The technical root cause of this vulnerability stems from an incorrect parser behavior that erroneously generates wildcard namespace allow rules inappropriately. When processing standard Kubernetes NetworkPolicy specifications containing CIDR-based ipBlock rules without pod or namespace selectors, the parser incorrectly instantiates a pod selector on selectorless peer definitions. This malfunction creates an unintended security loophole where traffic is permitted from other workloads within the same namespace as the subject of the policy, effectively bypassing the intended network isolation boundaries that should exist between different workloads.
This vulnerability directly impacts operational security by creating unexpected network access paths that could be exploited by malicious actors or compromised workloads. The incorrect instantiation of pod selectors on selectorless peer definitions allows for lateral movement within namespaces, undermining fundamental Kubernetes security principles and potentially enabling privilege escalation attacks. The issue becomes particularly dangerous when combined with custom clusterName configurations, as it creates a persistent backdoor that remains undetected during normal operations while maintaining unauthorized access privileges.
The flaw demonstrates characteristics consistent with CWE-284 (Improper Access Control) and aligns with ATT&CK techniques related to privilege escalation and lateral movement within containerized environments.

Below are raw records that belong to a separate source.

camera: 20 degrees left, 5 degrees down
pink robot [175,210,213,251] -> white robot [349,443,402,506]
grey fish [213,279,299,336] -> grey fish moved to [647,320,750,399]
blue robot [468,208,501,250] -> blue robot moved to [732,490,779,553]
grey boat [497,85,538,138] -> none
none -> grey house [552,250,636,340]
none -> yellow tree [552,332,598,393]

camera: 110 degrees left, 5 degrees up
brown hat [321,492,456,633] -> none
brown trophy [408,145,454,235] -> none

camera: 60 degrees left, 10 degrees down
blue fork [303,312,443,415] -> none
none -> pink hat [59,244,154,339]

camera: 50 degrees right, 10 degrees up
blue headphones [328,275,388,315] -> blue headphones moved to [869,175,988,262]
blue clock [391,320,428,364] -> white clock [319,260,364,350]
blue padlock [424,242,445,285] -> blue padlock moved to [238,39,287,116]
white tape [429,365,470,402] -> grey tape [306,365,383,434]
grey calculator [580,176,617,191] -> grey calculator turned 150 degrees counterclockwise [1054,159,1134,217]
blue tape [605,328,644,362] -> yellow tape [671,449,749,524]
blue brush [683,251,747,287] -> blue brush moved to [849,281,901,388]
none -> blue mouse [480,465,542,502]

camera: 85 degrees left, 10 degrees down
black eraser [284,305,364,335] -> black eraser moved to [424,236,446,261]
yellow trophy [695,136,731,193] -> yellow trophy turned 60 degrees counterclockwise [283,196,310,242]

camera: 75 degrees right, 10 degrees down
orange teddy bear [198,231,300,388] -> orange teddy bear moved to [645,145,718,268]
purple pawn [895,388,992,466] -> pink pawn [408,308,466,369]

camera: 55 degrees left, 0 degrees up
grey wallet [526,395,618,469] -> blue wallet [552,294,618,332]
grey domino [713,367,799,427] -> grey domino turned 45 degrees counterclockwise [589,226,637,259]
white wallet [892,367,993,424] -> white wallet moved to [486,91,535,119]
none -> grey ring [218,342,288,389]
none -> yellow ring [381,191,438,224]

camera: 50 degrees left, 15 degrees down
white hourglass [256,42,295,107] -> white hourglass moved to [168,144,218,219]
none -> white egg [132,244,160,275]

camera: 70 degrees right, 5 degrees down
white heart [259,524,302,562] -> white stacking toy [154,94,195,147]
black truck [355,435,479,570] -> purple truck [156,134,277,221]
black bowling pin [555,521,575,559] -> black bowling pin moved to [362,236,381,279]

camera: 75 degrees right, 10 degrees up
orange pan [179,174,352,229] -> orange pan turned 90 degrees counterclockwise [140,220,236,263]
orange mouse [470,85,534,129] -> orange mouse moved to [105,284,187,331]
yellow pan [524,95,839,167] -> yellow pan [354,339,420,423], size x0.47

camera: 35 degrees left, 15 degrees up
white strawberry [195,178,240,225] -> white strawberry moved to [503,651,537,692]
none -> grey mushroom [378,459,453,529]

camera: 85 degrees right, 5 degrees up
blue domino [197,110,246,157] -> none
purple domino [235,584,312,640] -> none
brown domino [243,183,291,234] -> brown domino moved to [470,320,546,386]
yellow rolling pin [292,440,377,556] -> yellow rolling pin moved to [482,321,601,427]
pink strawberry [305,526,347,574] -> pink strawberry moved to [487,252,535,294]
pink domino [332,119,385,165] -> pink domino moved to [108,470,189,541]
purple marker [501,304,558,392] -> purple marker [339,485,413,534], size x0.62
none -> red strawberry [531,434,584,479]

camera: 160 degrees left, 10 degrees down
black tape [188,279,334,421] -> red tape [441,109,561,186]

Organizations utilizing Cilium in production environments with custom clusterName configurations face significant risk of unauthorized network access between workloads, particularly when deploying standard Kubernetes NetworkPolicy specifications that rely on CIDR-based ipBlock rules without explicit pod or namespace selectors.
Security mitigation requires immediate deployment of Cilium version 1.19.5 which contains the necessary fix for this vulnerability. Organizations should also conduct comprehensive audits of their existing network policies to identify any potentially affected configurations, particularly those using CIDR-based ipBlock rules with custom clusterName settings. Additional monitoring should be implemented to detect unusual traffic patterns that might indicate exploitation attempts, while security teams should review and validate all network policy implementations to ensure proper namespace isolation boundaries are maintained across their Kubernetes clusters.